About this task: Copy out word for word the text of the entries below, starting at the line containing "VIRTUAL DESKTOP" and ending at the line containing "ADVERTISEMENT", with both of those lines included. Leave the pictures out of your answer.

Supplied records:
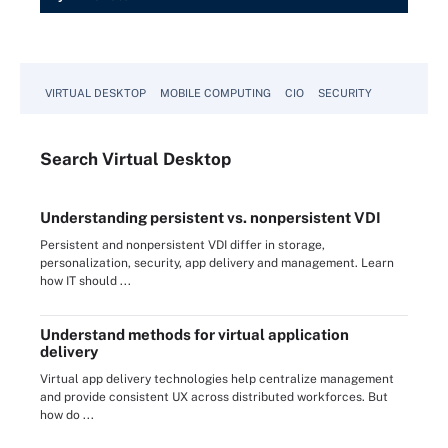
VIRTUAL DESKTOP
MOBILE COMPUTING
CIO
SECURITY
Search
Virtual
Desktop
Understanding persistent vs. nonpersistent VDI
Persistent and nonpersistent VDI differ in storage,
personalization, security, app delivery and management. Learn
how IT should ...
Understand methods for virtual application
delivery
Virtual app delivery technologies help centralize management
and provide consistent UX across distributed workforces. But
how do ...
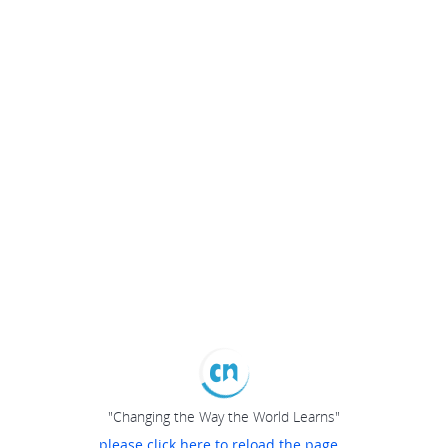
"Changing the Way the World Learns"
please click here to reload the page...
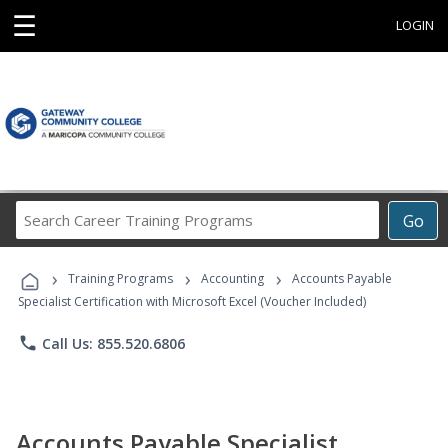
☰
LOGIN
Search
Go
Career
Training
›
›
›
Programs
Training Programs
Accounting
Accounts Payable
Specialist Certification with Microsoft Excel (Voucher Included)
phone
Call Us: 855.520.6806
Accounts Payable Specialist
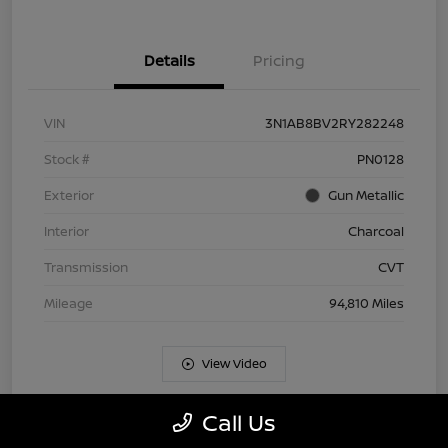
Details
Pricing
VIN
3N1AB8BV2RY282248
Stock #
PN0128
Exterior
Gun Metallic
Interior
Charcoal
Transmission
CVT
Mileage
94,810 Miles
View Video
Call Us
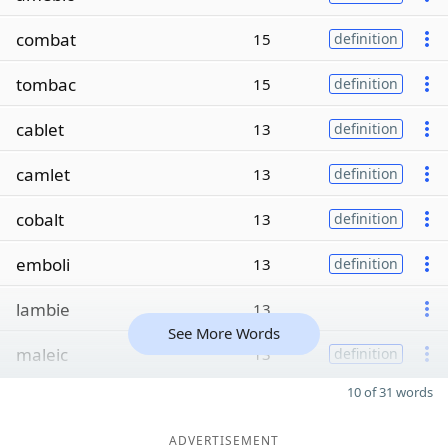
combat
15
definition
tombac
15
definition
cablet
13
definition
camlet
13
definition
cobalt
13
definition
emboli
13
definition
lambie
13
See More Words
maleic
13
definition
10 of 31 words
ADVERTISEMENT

...

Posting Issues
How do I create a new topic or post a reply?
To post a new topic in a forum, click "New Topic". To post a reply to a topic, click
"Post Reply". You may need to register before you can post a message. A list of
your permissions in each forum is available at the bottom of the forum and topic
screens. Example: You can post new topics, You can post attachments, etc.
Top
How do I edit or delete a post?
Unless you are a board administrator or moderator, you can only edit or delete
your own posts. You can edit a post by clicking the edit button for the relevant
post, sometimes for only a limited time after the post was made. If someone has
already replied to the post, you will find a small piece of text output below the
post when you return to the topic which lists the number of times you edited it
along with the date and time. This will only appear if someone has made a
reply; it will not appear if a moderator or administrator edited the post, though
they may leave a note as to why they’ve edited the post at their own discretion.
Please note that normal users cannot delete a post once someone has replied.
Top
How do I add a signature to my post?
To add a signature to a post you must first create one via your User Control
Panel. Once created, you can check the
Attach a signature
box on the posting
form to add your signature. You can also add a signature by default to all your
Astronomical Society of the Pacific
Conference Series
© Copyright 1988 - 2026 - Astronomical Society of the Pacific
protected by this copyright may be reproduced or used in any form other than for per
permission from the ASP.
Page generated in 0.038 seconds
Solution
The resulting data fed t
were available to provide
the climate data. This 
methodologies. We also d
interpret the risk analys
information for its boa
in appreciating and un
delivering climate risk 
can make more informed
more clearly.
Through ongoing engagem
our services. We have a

...

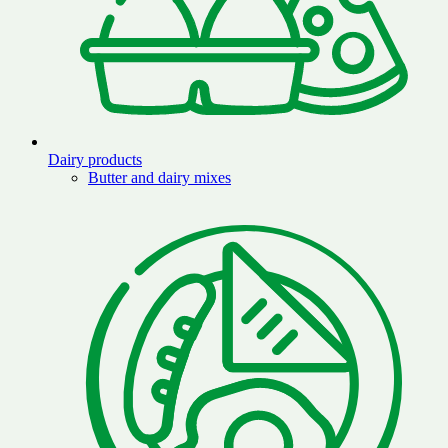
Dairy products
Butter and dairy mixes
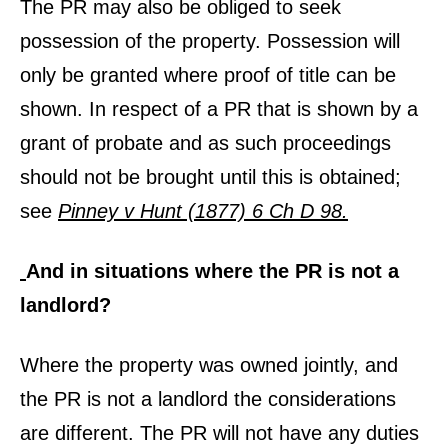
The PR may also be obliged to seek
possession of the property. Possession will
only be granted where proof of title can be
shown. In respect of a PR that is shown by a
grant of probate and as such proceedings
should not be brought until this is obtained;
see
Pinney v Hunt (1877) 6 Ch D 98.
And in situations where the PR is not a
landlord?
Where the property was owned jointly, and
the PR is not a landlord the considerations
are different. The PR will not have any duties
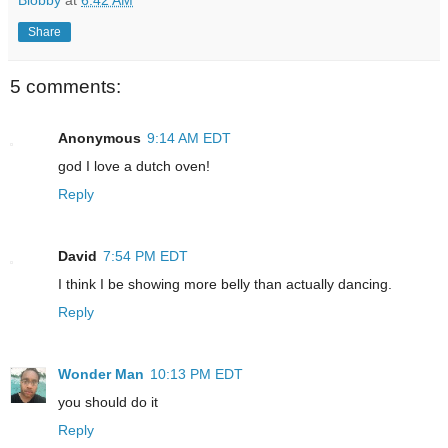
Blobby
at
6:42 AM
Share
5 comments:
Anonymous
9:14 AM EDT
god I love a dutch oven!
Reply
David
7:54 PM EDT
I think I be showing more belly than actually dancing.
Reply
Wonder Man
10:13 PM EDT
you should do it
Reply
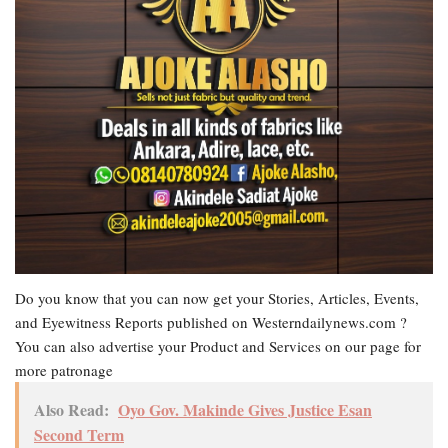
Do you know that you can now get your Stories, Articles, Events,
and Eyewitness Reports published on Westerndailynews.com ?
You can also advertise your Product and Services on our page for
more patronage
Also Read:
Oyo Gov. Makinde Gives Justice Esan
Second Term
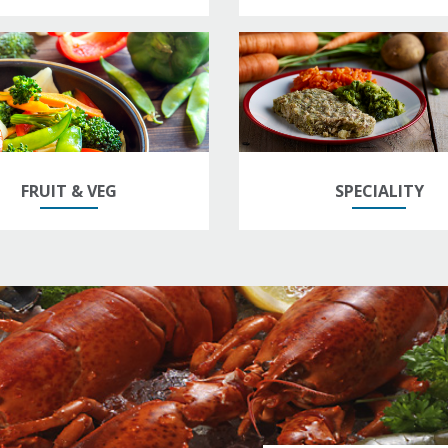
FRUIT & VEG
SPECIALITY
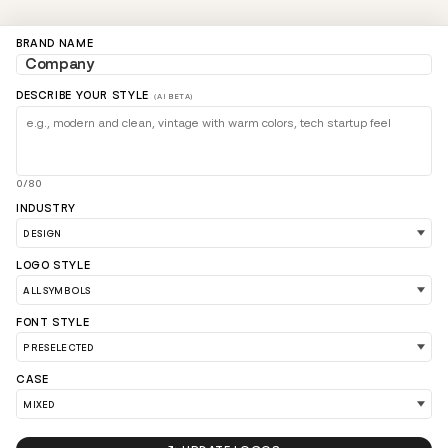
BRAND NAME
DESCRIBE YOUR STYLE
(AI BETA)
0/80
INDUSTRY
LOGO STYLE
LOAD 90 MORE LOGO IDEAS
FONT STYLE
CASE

Exercise solution:
VIRTUAL DESKTOP
MOBILE COMPUTING
CIO
SECURITY
Search
Virtual
Desktop
Understanding persistent vs. nonpersistent VDI
Persistent and nonpersistent VDI differ in storage,
personalization, security, app delivery and management. Learn
how IT should ...
Understand methods for virtual application
delivery
Virtual app delivery technologies help centralize management
and provide consistent UX across distributed workforces. But
how do ...
"Changing the Way the World Learns"
please click here to reload the page...
☰
LOGIN
Search
Go
Career
Training
›
›
›
Programs
Training Programs
Accounting
Accounts Payable
Specialist Certification with Microsoft Excel (Voucher Included)
phone
Call Us: 855.520.6806
Accounts Payable Specialist
Details
Pricing
VIN
3N1AB8BV2RY282248
Stock #
PN0128
Exterior
Gun Metallic
Interior
Charcoal
Transmission
CVT
Mileage
94,810 Miles
View Video
Call Us
combat
15
definition
tombac
15
definition
cablet
13
definition
camlet
13
definition
cobalt
13
definition
emboli
13
definition
lambie
13
See More Words
maleic
13
definition
10 of 31 words
ADVERTISEMENT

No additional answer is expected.